The UK banking system was badly shaken by the financial crisis, which, by spreading to the real economy, led to a historic decline in GDP of 4.9% in volume in 2009. This resulted in steep losses and impairments which, from the beginning of the crisis to the end of May 2012, totalled 135.8 billion pounds. Measured as a percentage of GDP, the losses of UK banks (9.5%) place them right after the Swiss (13.9%) and Irish (10.1%) banks, on the one hand, but far ahead of US (5.3%), German (3.4%) and French (2.3%) institutions, on the other.

Government responses to the crisis have helped to improve the overall solvency of the banking sector. However, the consolidation of their financial condition since 2010 has not lessened the persistent duality between internationally diversified institutions and those rooted in their domestic market and therefore more exposed to developments in the domestic economy. The cost of plans to support the banking sector has led governments to launch a comprehensive effort aimed at designing a new banking supervision architecture and tightening the national regulatory framework.
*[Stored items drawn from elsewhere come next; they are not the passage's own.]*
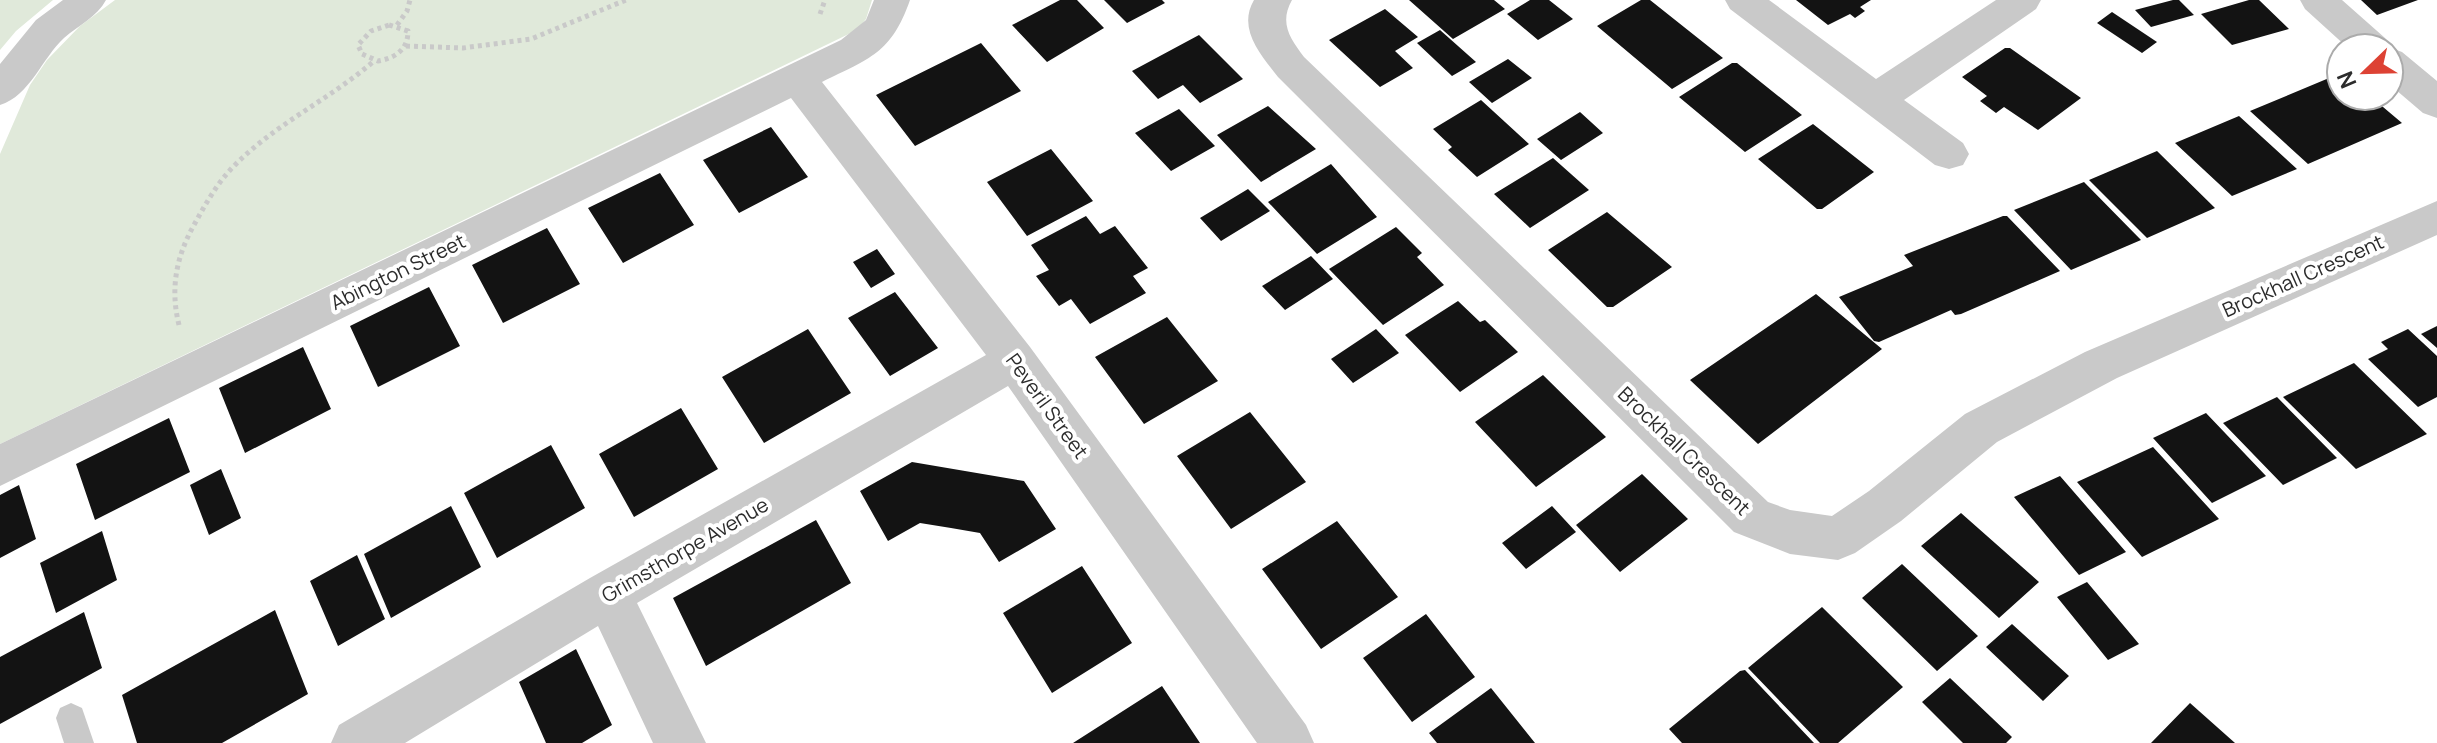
<svg xmlns="http://www.w3.org/2000/svg" width="2437" height="743" font-family="Manrope,sans-serif">
  <style>
    .green { fill: #e0e9da }
    .building { fill: #131313 }
    .lines { fill: none; stroke-linecap: round; stroke-linejoin: round }
    .path { stroke: #c9c9c9; stroke-width: 5; stroke-dasharray: 4 4; stroke-linecap: butt }
    .service { fill: #c9c9c9; fill-rule: evenodd }
    .minor { fill: #c9c9c9; fill-rule: evenodd }
    .labels { text-anchor: middle; stroke-width: 8; stroke-linejoin: round; paint-order: stroke }
    .street-label { font-size: 20px; fill: #2c2c2c; stroke: #fff }
  </style>
  <rect width="100%" height="100%" fill="#fff"/>
  <path class="green" d="M0,0H53L16,31L0,50Z
    M115,0H872L866,19L857,30L0,444V154L30,85L47,60L80,26Z"/>
  <path class="building" d="M1060,0H1077L1104,28L1047,62L1012,25Z
    M1104,0H1162L1165,3L1127,23Z
    M1409,0H1494L1505,9L1453,39Z
    M1530,0H1549L1573,19L1538,40L1507,14Z
    M1641,0H1650L1723,58L1672,89L1597,26Z
    M1796,0H1871L1860,7L1865,11L1855,18L1850,14L1828,25Z
    M2173,0H2179L2194,15L2151,27L2135,10Z
    M2249,0H2259L2289,29L2232,45L2201,14Z
    M2361,0H2418L2377,15Z
    M1385,9L1418,37L1395,51L1413,68L1380,87L1329,40Z
    M2112,12L2157,42L2142,53L2097,23Z
    M1440,30L1476,62L1452,76L1417,43Z
    M1199,35L1243,79L1200,103L1183,85L1158,99L1132,71Z
    M981,43L1021,91L915,146L876,95Z
    M2005,48H2010L2081,98L2038,130L2004,107L1996,113L1980,101L1987,96L1962,77Z
    M1508,59L1532,78L1492,103L1469,82Z
    M1732,63H1737L1802,115L1745,152L1679,97Z
    M2341,73V96H2370L2402,123L2308,164L2250,111Z
    M1481,100L1529,144L1477,177L1448,150L1452,147L1433,129Z
    M1268,106L1316,149L1261,182L1217,135Z
    M1179,109L1215,146L1171,171L1135,133Z
    M1580,112L1603,133L1561,160L1537,139Z
    M2239,116L2297,169L2232,196L2175,143Z
    M1813,124L1874,172L1822,209H1817L1758,159Z
    M771,127L808,177L739,213L703,160Z
    M1051,149L1093,201L1027,236L987,182Z
    M2157,151L2215,208L2147,238L2089,180Z
    M1553,158L1589,190L1530,228L1494,194Z
    M1331,164L1377,217L1317,254L1268,202Z
    M660,173L694,225L623,263L588,208Z
    M2084,182L2141,240L2071,270L2014,210Z
    M1248,189L1270,211L1221,241L1200,218Z
    M1607,212L1672,267L1613,307H1607L1548,250Z
    M1086,216L1100,234L1115,226L1148,268L1133,276L1146,293L1090,324L1071,299L1059,306L1036,276L1049,270L1031,245Z
    M2003,216H2007L2060,271L1961,314L1955,315L1951,310L1879,342L1874,341L1839,297L1913,266L1904,255Z
    M1396,227L1422,253L1417,257L1444,285L1383,325L1329,269Z
    M547,228L580,284L503,323L472,265Z
    M877,249L895,274L871,288L853,262Z
    M1311,256L1333,279L1285,310L1262,286Z
    M429,287L460,346L378,387L350,326Z
    M895,292L938,348L890,376L848,318Z
    M1816,294L1882,349L1758,444L1690,380Z
    M1458,301L1480,322L1485,320L1518,352L1460,392L1405,335Z
    M1167,317L1218,381L1144,424L1095,357Z
    M2437,326V348L2421,334Z
    M808,329L851,393L764,443L722,377Z
    M1376,329L1399,353L1353,383L1331,359Z
    M2408,329L2437,356V397L2418,407L2368,359L2388,349L2381,342Z
    M303,347L331,409L245,453L219,388Z
    M2354,363L2427,434L2356,469L2283,397Z
    M1543,375L1606,437L1536,487L1475,422Z
    M2277,397L2337,458L2283,485L2223,423Z
    M681,408L718,469L634,517L599,454Z
    M1250,412L1306,482L1231,529L1177,456Z
    M2206,413L2266,476L2212,503L2153,438Z
    M169,418L190,472L95,520L76,464Z
    M551,445L585,508L497,558L464,493Z
    M2153,447L2219,519L2142,557L2077,482Z
    M912,462L1024,481L1056,529L999,562L980,533L951,528L920,523L888,541L860,491Z
    M221,469L241,518L209,535L190,485Z
    M1642,474L1688,519L1620,572L1576,525Z
    M2060,476L2126,552L2079,575L2014,497Z
    M19,485L36,539L0,558V495Z
    M451,506L481,567L391,618L364,554Z
    M1552,506L1576,532L1526,569L1502,543Z
    M1961,513L2039,582L1999,618L1921,546Z
    M816,520L851,583L706,666L673,598Z
    M1337,521L1398,597L1321,649L1262,569Z
    M102,531L117,580L56,613L40,563Z
    M357,555L385,619L338,646L310,581Z
    M1902,564L1978,636L1937,671L1862,598Z
    M1082,566L1132,643L1052,693L1003,613Z
    M2087,582L2139,644L2108,660L2057,597Z
    M1822,607L1903,687L1838,743H1820L1748,668Z
    M275,610L308,694L222,743H137L122,695Z
    M84,612L102,668L0,724V657Z
    M1426,614L1475,677L1412,722L1363,658Z
    M2012,624L2069,676L2043,701L1986,647Z
    M576,649L612,725L582,743H546L519,682Z
    M1745,670L1814,743H1682L1669,729L1740,671Z
    M1950,678L2012,737L2006,743H1963L1922,702Z
    M1162,686L1200,743H1073Z
    M1491,688L1535,743H1437L1429,733Z
    M2190,703L2235,743H2151Z"/>
  <g class="lines">
    <path class="path" d="M820,14L825,0
      M389,25L408,31C408,50 395,58 378,61L362,54L358,45L371,31Z
      M397,25L407,11L410,0
      M406,46L463,48L531,39L626,0
      M179,325C170,289 176,257 194,225C205,205 216,185 232,168C273,125 329,100 374,61"/>
    <path class="service" d="M71,703L82,708L94,743H64L56,718L60,708Z"/>
    <path class="minor" d="M63,0H106C97,17 79,25 64,38C42,58 30,96 0,105V64L36,20Z
      M874,0H910C891,54 870,58 822,82L1030,347L1306,725L1314,743H1257L1008,386L637,603L706,743H653L598,626L405,743H331L339,725L590,578L986,355L791,98L0,486V444L841,40L866,20Z
      M1254,0H1292C1279,23 1290,38 1304,57L1768,502L1790,510L1832,516L1869,491L1965,414L2085,352L2437,201V235L2117,378L1997,442L1901,521L1855,553L1838,560L1790,554L1734,532L1278,77C1261,55 1237,29 1254,0Z
      M1725,0H1769L1876,79L1996,0H2041L2036,9L1904,100L1963,143L1969,154L1963,165L1949,169L1935,165L1730,9Z
      M2300,0H2342L2385,38L2391,48L2402,52L2437,81V118L2423,113L2389,84V48H2348L2305,9Z"/>
  </g>
  <g class="labels">
    <g class="street-label">
      <text transform="translate(398 272) rotate(-26)" y="7">Abington Street</text>
      <text transform="translate(2303 276) rotate(-24)" y="7">Brockhall Crescent</text>
      <text transform="translate(1047 406) rotate(54)" y="7">Peveril Street</text>
      <text transform="translate(1684 451) rotate(44)" y="7">Brockhall Crescent</text>
      <text transform="translate(685 550) rotate(-30)" y="7">Grimsthorpe Avenue</text>
    </g>
  </g>
  <g transform="translate(2365 72) rotate(247)"><circle r="38" fill="#ffffff" stroke="#ababab" stroke-width="2"/>
  <path d="M0-6L14 30L0 20L-14 30Z" fill="#dd4234"/>
  <text y="-12" font-size="22" font-weight="bold" text-anchor="middle" fill="#2c2c2c">N</text>
  </g>
</svg>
The UK is once again in recession since the fourth quarter of 2011. On our assumptions of real growth of 1.0% and 2.0% for 2012 and 2013, respectively, GDP is not expected to recover to its pre-crisis level before the end of 2013. The economic environment is still weak (for instance, the unemployment rate stood at 8.4% in the fourth quarter of 2011, and capital expenditure declined by 1.7% in volume in 2011) and there is a risk that further corrections in the residential property market could affect the results of UK banks to some degree.

A significant cost to the UK budget

The government intervened massively by injecting capital into the banks that were hit hardest by the crisis. This enabled all institutions to pass the stress tests conducted by the FSA and the EBA in 2011. However, the government's support has put a strain on UK public finances.

Massive government recapitalisation since the crisis

The UK banks were not all hit to the same extent by the financial crisis. While the most internationally diversified banks (HSBC, Barclays and Standard Chartered) managed to weather it fairly well, those most exposed to their domestic market (Lloyds and RBS) sustained heavy annual losses in 2008 and 2009, which were compounded by a concomitant shortage of interbank liquidity. Faced with the risk of a collapse of part of the banking system, the Bank of England and the government rolled out rescue plans articulated around three components. 1 . The first phase of intervention aimed at restoring banks' access to the interbank market by easing monetary policy and via short-term refinancing. The second measure was the creation of a virtual 'bad bank', in the form of a defeasance framework with guarantees to segregate strongly impaired banking assets (but without taking them off bank balance sheets). The third form of intervention included cash injections and the acquisition by the government of stakes in the most vulnerable institutions (RBS, Lloyds and Northern Rock) via the public entity UKFI2, leading to the nationalisation and/or partial ownership of the share capital of many banks.